Once you get your head about the fact that everyone in history were every bit as human and as smart as you and were dealing with their lives as best they could, you'll be a step closer to understanding history as it happened as opposed to how we wished it would have happened. The fact that the founders were willing to sacrifice so much to get the great experiment started deserves gratitude, respect, and study. The fact that people like Garrison, Jacobs, and Child were able to look at the institutions everyone else saw and accepted and say, "These do evil and must be changed," deserve gratitude, respect, and study. It take a tremendous among of courage to be able to see and articulate a better way of living and to then sacrifice to bring these better ways of living into reality against all the existing competition.

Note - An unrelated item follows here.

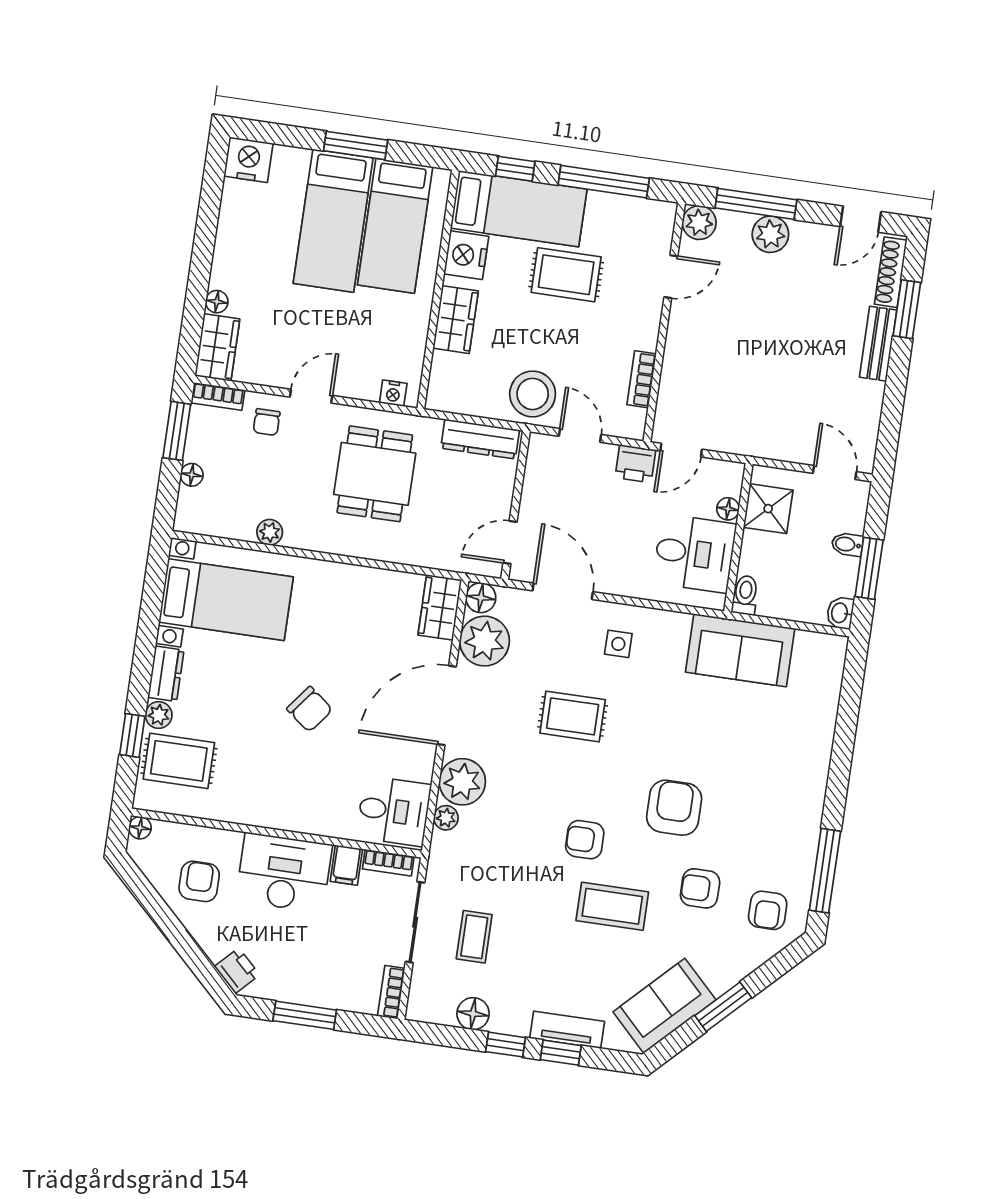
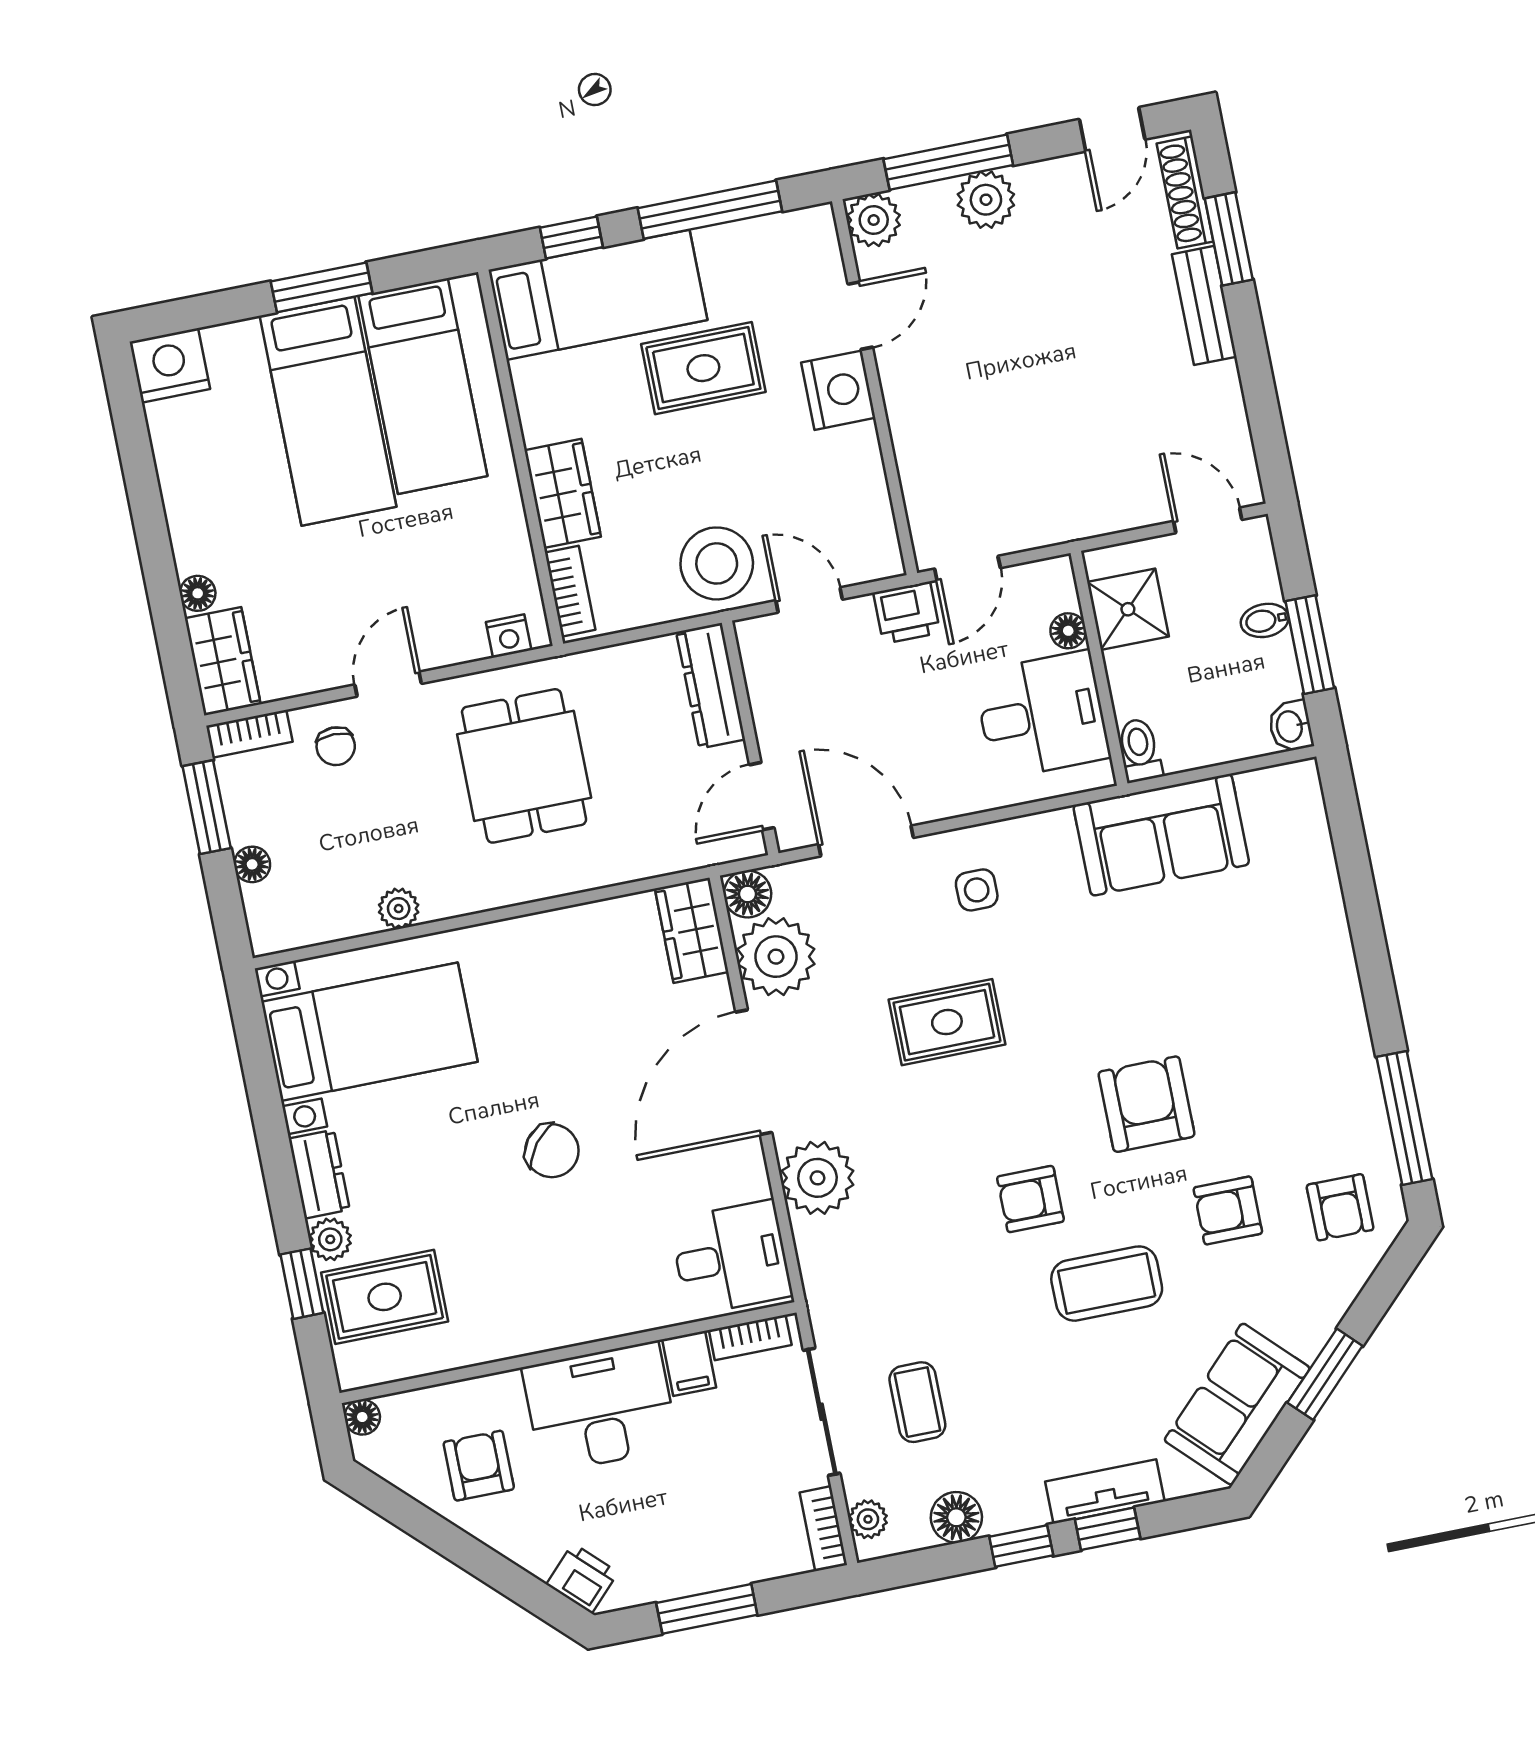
nightstand: (466, 255) -> (838, 390), moved, turned 180
bookcase: (642, 379) -> (570, 591), moved, turned 180
dresser: (480, 439) -> (711, 686), moved, turned 90
plant: (446, 818) -> (868, 1519), moved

By the way, this is one reason that the Early Ame Lit class exists. By studying those who resisted positive change and those who were able to help pull it off, we learn techniques and methods we can use to make positive change in our own lives, society, and world. At the least, we begin to develop a sense of who deserves to be taken as a personal hero. In turn, these heroes help us recognize those in our own world who are moving use in good directions and helps use focus our support of them, so we can use our own resources do help were we can in the best way we can.